[Mauiusers] torque/maui integration - cannot set hostlist error

John Kitchin jkitchin at andrew.cmu.edu
Sun Dec 21 18:32:08 MST 2008

Hi everyone,

I am in the process of replacing PBSPro on our cluster with Torque/Maui. I
have installed the latest versions of Torque and Maui, and Torque appears to
run fine on its own and runs jobs. The installations seem to have gone well
according to the directions and tests.
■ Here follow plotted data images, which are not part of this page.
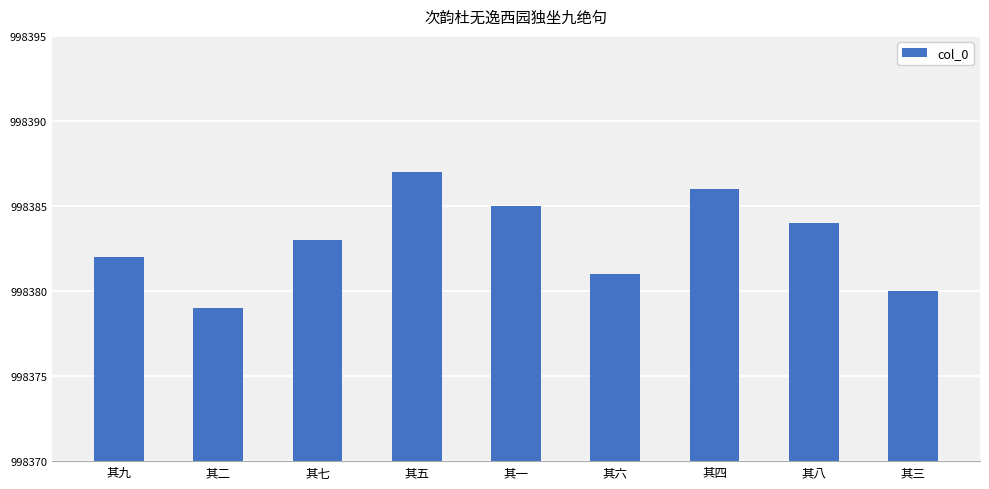

How many bars are there in total?

9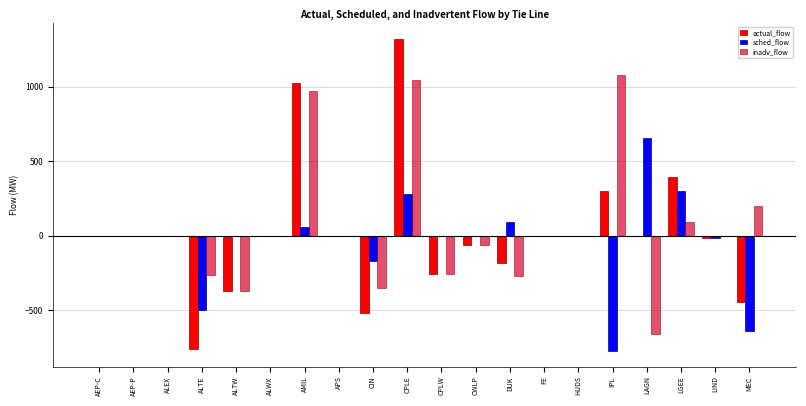

What is the greatest value displayed?

1321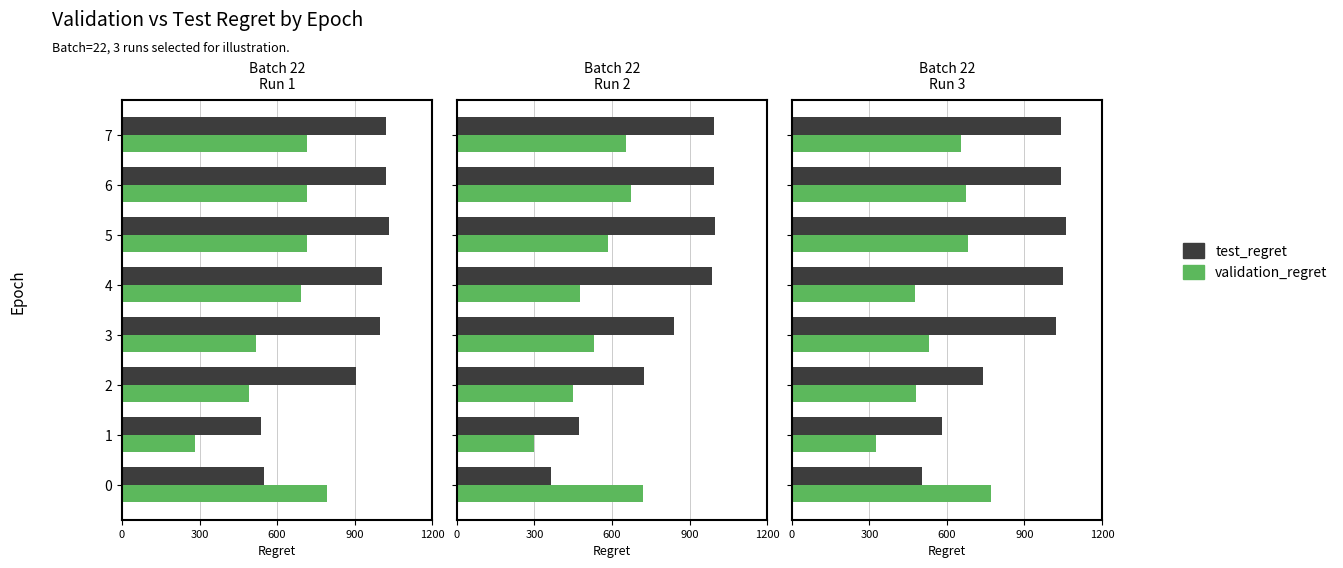

What is the total value across all series at 1?

908.1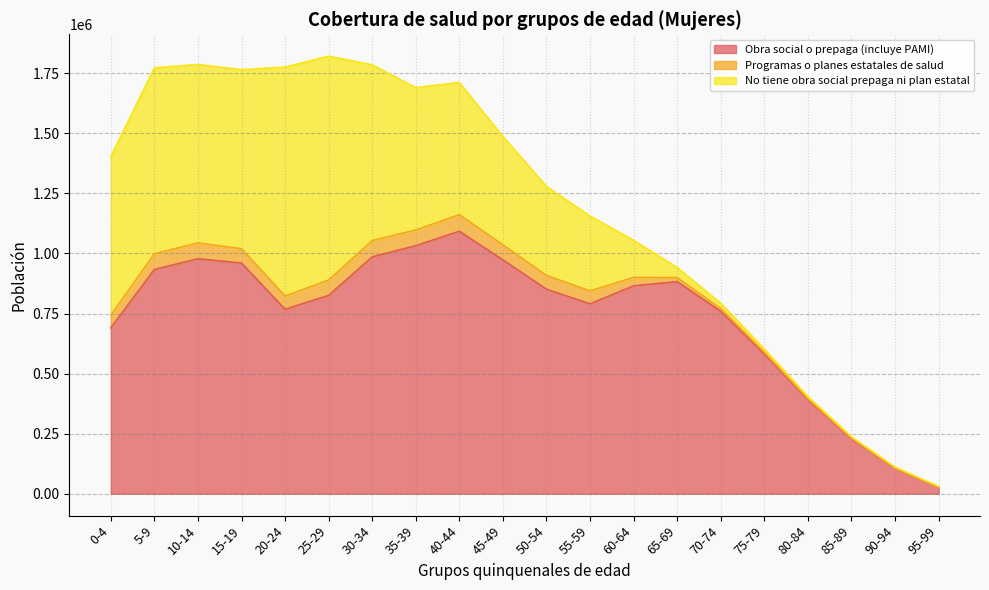

Which series has the largest total across all categories?

Obra social o prepaga (incluye PAMI)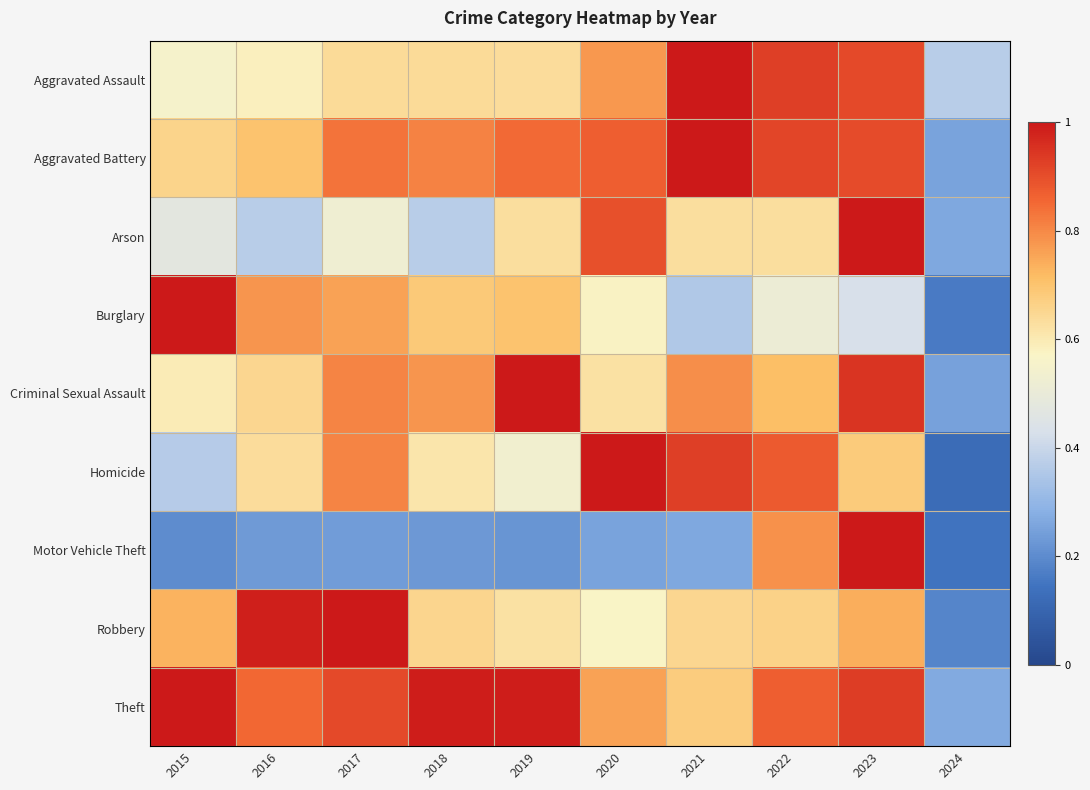

Reading left to right, transcribe all the data shown in this chart.

Aggravated Assault: 2015=0.6	2016=0.6	2017=0.6	2018=0.6	2019=0.6	2020=0.8	2021=1.0	2022=0.9	2023=0.9	2024=0.4
Aggravated Battery: 2015=0.7	2016=0.7	2017=0.8	2018=0.8	2019=0.8	2020=0.9	2021=1.0	2022=0.9	2023=0.9	2024=0.3
Arson: 2015=0.5	2016=0.4	2017=0.5	2018=0.4	2019=0.6	2020=0.9	2021=0.6	2022=0.6	2023=1.0	2024=0.3
Burglary: 2015=1.0	2016=0.8	2017=0.8	2018=0.7	2019=0.7	2020=0.6	2021=0.4	2022=0.5	2023=0.4	2024=0.2
Criminal Sexual Assault: 2015=0.6	2016=0.6	2017=0.8	2018=0.8	2019=1.0	2020=0.6	2021=0.8	2022=0.7	2023=0.9	2024=0.2
Homicide: 2015=0.4	2016=0.6	2017=0.8	2018=0.6	2019=0.5	2020=1.0	2021=0.9	2022=0.9	2023=0.7	2024=0.1
Motor Vehicle Theft: 2015=0.2	2016=0.2	2017=0.2	2018=0.2	2019=0.2	2020=0.3	2021=0.3	2022=0.8	2023=1.0	2024=0.1
Robbery: 2015=0.7	2016=1.0	2017=1.0	2018=0.7	2019=0.6	2020=0.6	2021=0.7	2022=0.7	2023=0.7	2024=0.2
Theft: 2015=1.0	2016=0.9	2017=0.9	2018=1.0	2019=1.0	2020=0.8	2021=0.7	2022=0.9	2023=0.9	2024=0.3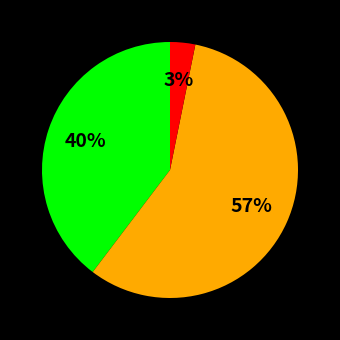

Does any single category account for the majority?

Yes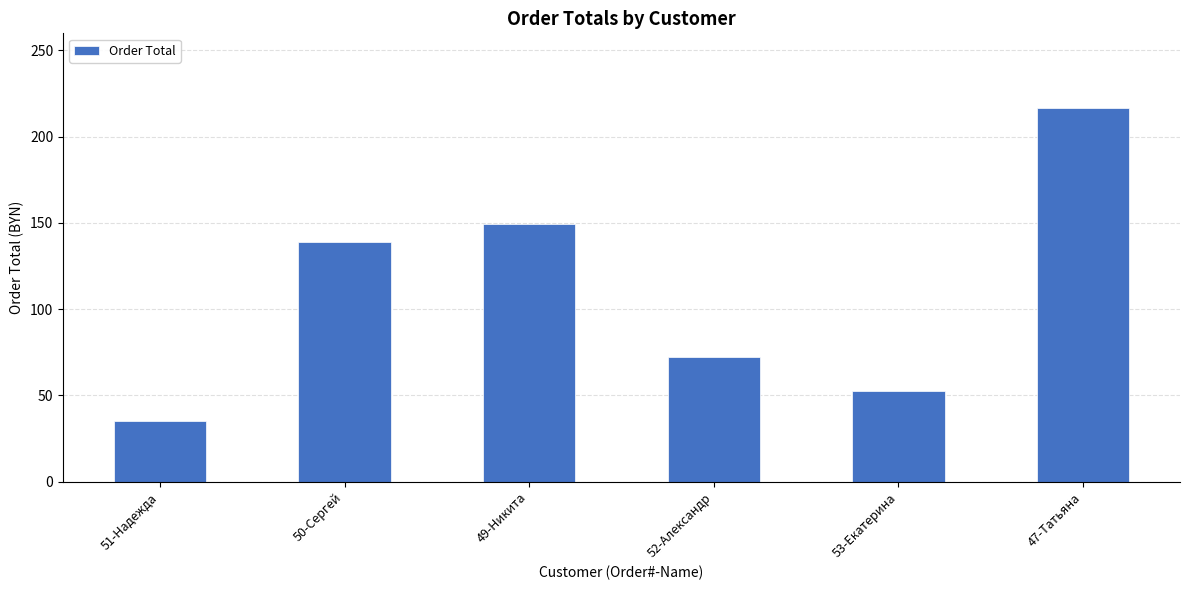

Count the number of data series in this chart.

1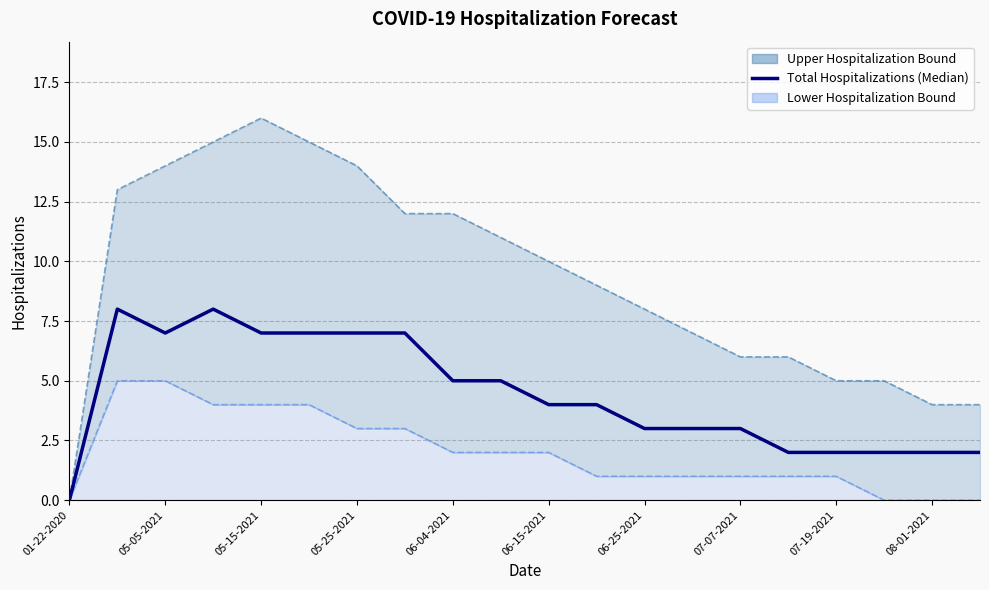

The chart shows a value of 2 at 08-01-2021. True or false?

True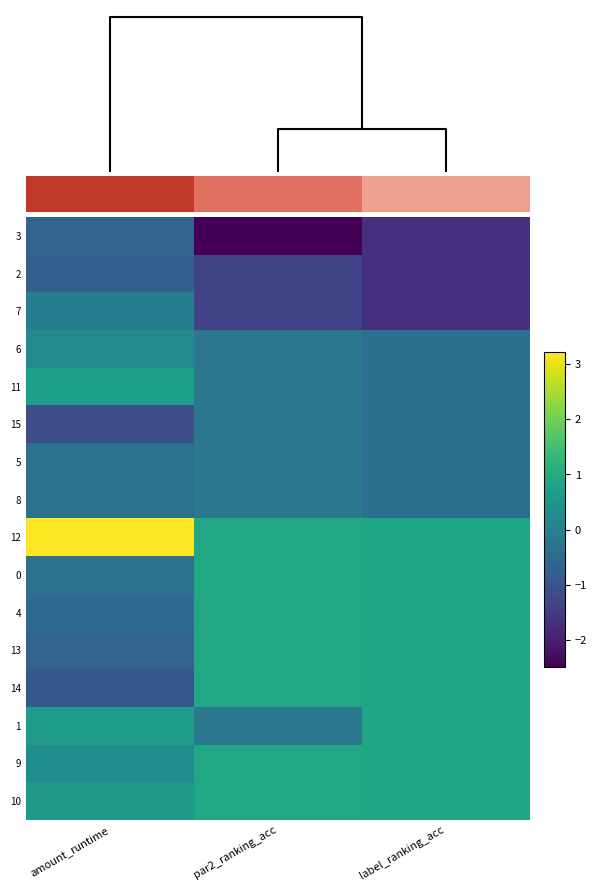

At how many categories does at least one series exceed 0?

3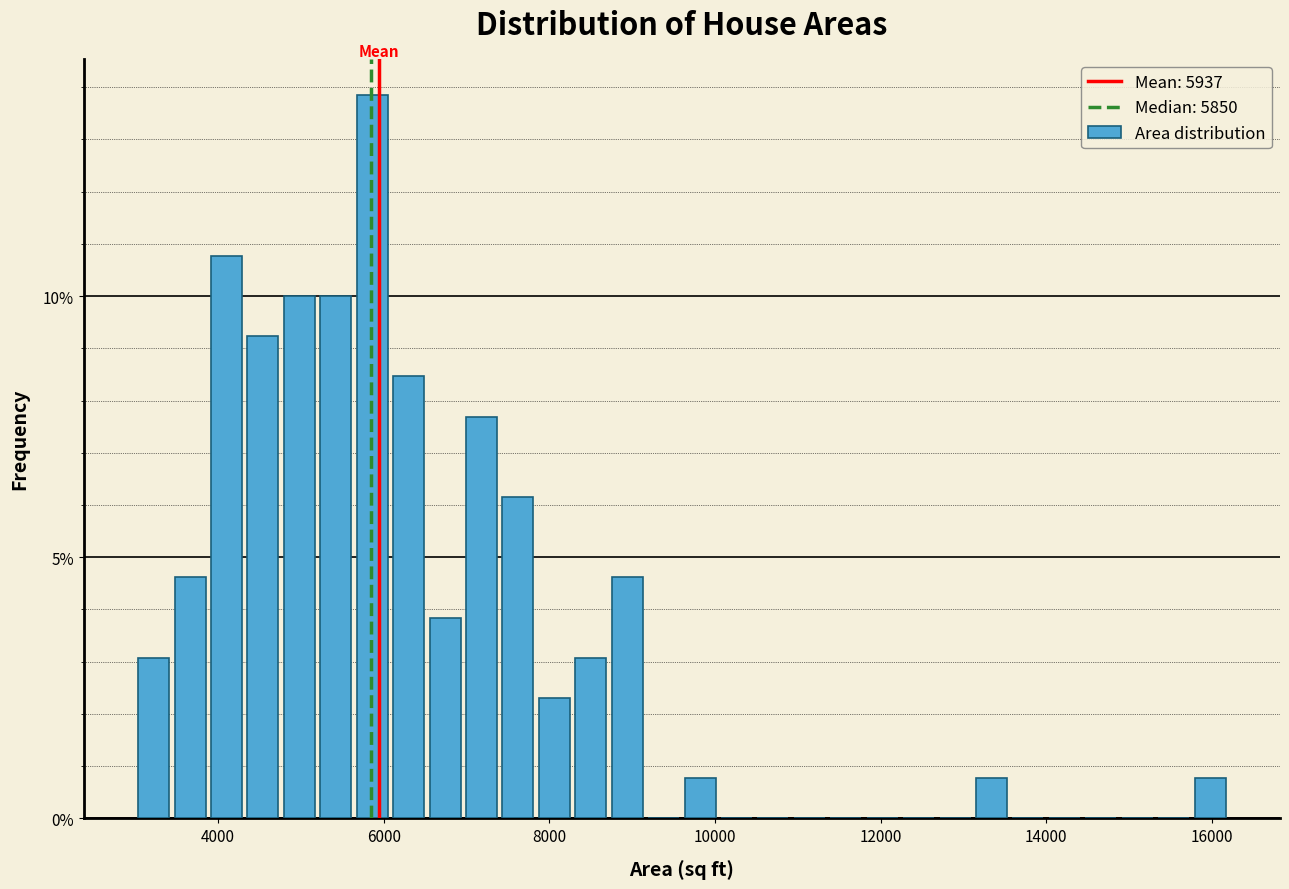

Around what value on the x-axis is the tallest bar? Give the approximate position of its centre, as read against the axis.

5800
I have not been able to get maui to
schedule jobs though (after stopping pbs_sched and starting maui as user
jtest), they just remain in the queue in a deferred state.

our basic setup is a login/submit node where pbs_server and maui run called
beowulf (beowulf.cheme.cmu.edu is the full name), with the execute nodes on
an internal network.

Typical output of checkjob on a deferred job is:

job is deferred.  Reason:  RMFailure  (job cannot be started - cannot set
Holds:    Defer  (hold reason:  RMFailure)
PE:  1.00  StartPriority:  2
cannot select job 52 for partition DEFAULT (job hold active)

the torque log indicates an error connecting to MOM:
12/21/2008 18:04:32;0008;PBS_Server;Job;52.beowulf;Job Modified at request
of jtest at beowulf
12/21/2008 18:04:32;0001;PBS_Server;Req;;Server could not connect to MOM
12/21/2008 18:04:32;0080;PBS_Server;Req;req_reject;Reject reply
code=15070(Server could not connect to MOM), aux=0, type=ModifyJob, from
jtest at beowulf
12/21/2008 18:05:16;0002;PBS_Server;Svr;PBS_Server;Torque Server Version =
2.4.0b1, loglevel = 0

maui is running as the user jtest, and jtest is a manager and operator in
torque and as admin1 in maui

some output from qmgr -c 'p s'

set server scheduling = True
set server acl_hosts = beowulf
set server managers = jtest at beowulf
set server operators = jtest at beowulf
set server default_queue = q_feed
set server log_events = 255
set server mail_from = ChemE-beowulf-PBS
set server query_other_jobs = True
set server scheduler_iteration = 600
set server node_check_rate = 150
set server tcp_timeout = 6
set server comment = ChemE Beowulf Cluster
set server next_job_number = 53

top of maui.cfg
# maui.cfg 3.2.6p20
SERVERHOST            beowulf
# primary admin must be first in list
ADMIN1                jtest
# Resource Manager Definition

on the nodes, the mom config files contain
matsim (jtest) ~ > ssh c1n10 'cat /var/spool/torque/mom_priv/config'
$clienthost beowulf
$restricted *.cheme.cmu.edu

Does anything stand out as wrong here? I have tried several variations of
settings of parameters above with no luck at getting maui to work. any
suggestions? thanks,


John Kitchin
Assistant Professor
NETL-IAES Resident Institute Fellow
Doherty Hall A207F
Department of Chemical Engineering
Carnegie Mellon University
Pittsburgh, PA 15213